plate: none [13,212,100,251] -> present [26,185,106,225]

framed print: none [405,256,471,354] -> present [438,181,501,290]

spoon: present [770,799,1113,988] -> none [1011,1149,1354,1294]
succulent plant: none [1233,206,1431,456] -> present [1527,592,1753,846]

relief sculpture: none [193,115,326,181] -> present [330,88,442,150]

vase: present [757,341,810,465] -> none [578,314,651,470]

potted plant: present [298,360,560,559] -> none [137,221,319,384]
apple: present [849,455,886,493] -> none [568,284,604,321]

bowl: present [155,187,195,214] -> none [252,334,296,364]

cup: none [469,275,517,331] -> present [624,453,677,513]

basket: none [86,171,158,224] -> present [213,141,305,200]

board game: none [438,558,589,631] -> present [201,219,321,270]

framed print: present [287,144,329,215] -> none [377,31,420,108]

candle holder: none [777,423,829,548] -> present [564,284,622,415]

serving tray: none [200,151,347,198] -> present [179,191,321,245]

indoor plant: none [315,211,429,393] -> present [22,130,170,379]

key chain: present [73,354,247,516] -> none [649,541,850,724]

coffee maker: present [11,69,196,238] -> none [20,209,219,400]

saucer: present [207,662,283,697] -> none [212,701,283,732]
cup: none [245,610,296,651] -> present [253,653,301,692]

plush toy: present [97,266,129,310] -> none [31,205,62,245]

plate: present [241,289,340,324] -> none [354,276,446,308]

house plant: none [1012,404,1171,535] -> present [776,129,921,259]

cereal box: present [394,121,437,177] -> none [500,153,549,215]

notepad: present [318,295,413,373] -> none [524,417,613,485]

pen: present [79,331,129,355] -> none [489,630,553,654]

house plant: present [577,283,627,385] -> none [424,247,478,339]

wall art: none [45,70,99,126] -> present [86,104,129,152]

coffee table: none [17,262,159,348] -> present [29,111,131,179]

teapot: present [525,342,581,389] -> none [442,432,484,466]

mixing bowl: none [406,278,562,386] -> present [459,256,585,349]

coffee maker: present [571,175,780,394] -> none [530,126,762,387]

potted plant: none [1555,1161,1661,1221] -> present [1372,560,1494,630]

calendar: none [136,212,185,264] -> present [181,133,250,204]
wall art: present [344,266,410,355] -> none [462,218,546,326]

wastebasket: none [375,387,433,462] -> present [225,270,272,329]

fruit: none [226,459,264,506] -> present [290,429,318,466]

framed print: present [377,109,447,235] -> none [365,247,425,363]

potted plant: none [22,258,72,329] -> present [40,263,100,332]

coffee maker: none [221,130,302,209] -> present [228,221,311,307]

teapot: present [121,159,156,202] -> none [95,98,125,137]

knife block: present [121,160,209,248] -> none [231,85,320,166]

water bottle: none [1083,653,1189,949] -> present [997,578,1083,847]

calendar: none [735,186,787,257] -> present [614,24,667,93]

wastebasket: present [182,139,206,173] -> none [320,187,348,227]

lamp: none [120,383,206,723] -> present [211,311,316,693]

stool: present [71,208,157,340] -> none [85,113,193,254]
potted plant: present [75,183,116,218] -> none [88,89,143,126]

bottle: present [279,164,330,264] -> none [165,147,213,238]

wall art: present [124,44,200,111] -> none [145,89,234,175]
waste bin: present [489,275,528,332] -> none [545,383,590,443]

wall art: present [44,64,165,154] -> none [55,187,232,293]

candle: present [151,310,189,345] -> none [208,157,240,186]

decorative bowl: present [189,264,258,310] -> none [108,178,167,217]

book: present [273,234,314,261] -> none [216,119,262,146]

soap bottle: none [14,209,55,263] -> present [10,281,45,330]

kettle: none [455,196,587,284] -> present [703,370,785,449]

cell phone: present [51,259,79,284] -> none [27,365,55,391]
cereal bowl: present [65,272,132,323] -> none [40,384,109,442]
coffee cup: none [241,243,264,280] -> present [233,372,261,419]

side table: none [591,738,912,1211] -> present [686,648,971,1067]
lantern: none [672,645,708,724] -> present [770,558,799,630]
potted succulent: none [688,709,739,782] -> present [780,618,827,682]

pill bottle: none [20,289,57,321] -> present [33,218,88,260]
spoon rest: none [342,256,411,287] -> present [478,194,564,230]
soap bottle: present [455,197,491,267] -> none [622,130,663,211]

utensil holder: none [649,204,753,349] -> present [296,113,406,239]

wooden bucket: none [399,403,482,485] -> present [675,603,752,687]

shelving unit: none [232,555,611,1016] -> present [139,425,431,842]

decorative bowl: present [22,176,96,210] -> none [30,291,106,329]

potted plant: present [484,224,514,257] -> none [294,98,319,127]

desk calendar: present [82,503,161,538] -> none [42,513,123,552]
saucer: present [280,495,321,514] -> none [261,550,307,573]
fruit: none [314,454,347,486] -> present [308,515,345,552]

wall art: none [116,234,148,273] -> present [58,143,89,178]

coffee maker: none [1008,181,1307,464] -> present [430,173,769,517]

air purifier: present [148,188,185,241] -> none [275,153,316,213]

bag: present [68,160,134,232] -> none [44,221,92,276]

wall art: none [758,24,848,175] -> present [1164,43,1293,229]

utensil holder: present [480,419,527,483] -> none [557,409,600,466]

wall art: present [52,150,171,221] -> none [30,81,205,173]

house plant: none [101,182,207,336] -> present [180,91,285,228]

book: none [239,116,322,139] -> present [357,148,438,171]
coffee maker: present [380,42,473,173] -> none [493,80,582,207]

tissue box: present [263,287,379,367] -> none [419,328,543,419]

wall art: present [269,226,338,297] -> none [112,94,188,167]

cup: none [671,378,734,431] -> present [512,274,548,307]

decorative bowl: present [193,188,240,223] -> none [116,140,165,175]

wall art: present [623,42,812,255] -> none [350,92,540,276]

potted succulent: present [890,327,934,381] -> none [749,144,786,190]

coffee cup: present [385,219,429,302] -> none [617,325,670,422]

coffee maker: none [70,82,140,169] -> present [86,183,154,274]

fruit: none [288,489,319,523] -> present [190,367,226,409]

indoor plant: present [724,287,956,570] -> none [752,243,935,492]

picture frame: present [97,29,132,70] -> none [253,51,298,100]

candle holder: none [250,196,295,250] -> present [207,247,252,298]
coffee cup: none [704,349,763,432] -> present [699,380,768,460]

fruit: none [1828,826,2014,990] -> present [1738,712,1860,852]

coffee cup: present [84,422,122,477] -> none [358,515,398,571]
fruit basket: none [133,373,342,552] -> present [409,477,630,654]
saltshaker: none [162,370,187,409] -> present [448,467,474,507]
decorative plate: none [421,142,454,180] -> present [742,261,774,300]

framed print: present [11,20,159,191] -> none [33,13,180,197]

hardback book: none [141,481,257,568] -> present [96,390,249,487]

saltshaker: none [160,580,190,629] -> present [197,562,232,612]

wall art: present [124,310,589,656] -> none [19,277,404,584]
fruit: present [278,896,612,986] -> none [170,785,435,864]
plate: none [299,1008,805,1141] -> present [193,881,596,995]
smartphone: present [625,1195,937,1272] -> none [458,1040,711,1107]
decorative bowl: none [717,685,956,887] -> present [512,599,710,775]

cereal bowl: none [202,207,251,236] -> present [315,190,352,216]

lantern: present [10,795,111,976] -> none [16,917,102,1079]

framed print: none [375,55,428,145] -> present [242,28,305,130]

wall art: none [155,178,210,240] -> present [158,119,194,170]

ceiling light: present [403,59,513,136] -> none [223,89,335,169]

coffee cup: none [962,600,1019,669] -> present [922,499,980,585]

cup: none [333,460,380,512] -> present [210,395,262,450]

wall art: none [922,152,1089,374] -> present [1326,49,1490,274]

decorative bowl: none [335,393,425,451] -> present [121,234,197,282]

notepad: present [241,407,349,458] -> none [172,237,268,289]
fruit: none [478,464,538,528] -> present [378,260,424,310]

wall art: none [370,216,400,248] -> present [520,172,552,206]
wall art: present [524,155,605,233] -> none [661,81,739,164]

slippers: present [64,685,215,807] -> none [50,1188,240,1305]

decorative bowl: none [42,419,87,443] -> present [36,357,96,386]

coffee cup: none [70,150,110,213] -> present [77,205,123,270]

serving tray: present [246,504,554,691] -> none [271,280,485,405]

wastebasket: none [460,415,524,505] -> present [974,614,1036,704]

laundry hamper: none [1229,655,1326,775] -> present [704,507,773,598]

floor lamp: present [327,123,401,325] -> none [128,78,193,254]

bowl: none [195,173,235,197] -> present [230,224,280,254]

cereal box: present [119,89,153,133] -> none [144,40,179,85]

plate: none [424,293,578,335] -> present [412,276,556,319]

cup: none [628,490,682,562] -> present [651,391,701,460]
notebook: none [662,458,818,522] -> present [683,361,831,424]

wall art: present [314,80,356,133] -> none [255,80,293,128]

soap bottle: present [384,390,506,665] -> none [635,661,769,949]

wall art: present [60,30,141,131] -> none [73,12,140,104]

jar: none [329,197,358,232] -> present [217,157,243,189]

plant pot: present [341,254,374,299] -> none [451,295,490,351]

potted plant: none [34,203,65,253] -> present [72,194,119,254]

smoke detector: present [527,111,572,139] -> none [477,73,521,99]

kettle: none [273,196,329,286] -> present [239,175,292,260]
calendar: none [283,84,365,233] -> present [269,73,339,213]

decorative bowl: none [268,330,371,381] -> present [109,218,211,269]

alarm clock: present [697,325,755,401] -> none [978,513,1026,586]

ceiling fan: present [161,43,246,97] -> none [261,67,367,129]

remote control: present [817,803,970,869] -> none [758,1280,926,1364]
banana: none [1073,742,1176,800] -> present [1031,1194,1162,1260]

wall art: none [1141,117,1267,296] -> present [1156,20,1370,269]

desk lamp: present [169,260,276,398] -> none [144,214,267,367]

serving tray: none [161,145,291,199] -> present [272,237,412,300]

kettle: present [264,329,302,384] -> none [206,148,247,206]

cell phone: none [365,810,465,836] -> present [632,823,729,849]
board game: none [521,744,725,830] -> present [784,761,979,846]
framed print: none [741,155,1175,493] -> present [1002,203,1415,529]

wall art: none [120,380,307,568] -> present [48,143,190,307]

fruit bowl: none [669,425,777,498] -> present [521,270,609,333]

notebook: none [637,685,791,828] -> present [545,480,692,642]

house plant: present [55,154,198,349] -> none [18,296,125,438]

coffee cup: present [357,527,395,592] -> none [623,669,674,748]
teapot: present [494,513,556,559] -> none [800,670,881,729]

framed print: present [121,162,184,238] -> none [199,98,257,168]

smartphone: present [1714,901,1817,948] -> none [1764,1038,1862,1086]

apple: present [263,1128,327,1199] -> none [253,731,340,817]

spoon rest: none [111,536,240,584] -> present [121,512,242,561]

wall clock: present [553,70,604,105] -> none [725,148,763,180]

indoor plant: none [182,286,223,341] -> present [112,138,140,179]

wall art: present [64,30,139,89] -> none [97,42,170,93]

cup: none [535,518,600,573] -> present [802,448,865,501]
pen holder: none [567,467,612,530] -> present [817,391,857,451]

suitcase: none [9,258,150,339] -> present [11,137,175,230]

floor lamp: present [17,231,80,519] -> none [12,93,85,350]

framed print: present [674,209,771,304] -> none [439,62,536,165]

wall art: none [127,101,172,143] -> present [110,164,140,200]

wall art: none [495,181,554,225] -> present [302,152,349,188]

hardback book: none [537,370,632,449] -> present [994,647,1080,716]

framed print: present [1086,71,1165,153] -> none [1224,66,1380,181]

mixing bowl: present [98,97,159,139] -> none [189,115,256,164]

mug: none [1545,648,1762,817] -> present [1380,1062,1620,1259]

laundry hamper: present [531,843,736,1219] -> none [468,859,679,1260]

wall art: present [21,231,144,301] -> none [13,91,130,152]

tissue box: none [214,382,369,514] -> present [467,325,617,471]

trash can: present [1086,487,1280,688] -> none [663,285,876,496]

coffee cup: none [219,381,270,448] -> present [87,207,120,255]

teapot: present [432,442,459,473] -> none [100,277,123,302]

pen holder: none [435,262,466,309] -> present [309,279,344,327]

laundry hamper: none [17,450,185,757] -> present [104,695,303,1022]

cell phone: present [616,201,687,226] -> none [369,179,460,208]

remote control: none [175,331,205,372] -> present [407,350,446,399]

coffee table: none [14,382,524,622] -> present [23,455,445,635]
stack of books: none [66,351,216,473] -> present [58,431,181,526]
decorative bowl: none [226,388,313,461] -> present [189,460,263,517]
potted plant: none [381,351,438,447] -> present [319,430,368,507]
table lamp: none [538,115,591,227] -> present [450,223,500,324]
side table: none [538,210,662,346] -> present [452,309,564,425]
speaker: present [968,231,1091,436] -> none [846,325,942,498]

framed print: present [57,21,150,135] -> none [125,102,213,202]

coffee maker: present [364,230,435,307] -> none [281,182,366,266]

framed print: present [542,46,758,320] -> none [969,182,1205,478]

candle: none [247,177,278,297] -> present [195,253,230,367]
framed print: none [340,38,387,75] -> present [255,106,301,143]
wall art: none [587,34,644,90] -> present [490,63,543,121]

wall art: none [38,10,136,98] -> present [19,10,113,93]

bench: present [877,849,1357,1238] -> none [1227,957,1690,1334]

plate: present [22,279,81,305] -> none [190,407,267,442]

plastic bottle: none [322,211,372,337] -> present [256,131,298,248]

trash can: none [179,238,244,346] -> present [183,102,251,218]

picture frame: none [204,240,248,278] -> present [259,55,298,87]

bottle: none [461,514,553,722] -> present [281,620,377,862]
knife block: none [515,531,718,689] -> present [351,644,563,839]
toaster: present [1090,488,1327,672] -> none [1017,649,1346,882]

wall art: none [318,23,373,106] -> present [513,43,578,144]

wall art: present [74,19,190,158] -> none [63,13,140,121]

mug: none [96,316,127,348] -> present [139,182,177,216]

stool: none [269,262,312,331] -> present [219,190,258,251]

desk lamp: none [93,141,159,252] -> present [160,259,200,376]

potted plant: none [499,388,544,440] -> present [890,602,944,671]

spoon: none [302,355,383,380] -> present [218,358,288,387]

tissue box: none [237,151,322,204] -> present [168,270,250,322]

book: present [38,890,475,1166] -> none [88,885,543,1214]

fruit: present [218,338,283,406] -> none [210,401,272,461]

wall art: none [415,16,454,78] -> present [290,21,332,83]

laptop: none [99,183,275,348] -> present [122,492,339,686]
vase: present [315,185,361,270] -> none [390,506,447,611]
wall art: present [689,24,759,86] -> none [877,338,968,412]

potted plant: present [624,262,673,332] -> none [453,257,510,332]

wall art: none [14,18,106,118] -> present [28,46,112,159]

TASK DIRECTIONS
Scan the material above for the word "knife". Copy each line where it occurs.

RESULT
knife block: present [121,160,209,248] -> none [231,85,320,166]
knife block: none [515,531,718,689] -> present [351,644,563,839]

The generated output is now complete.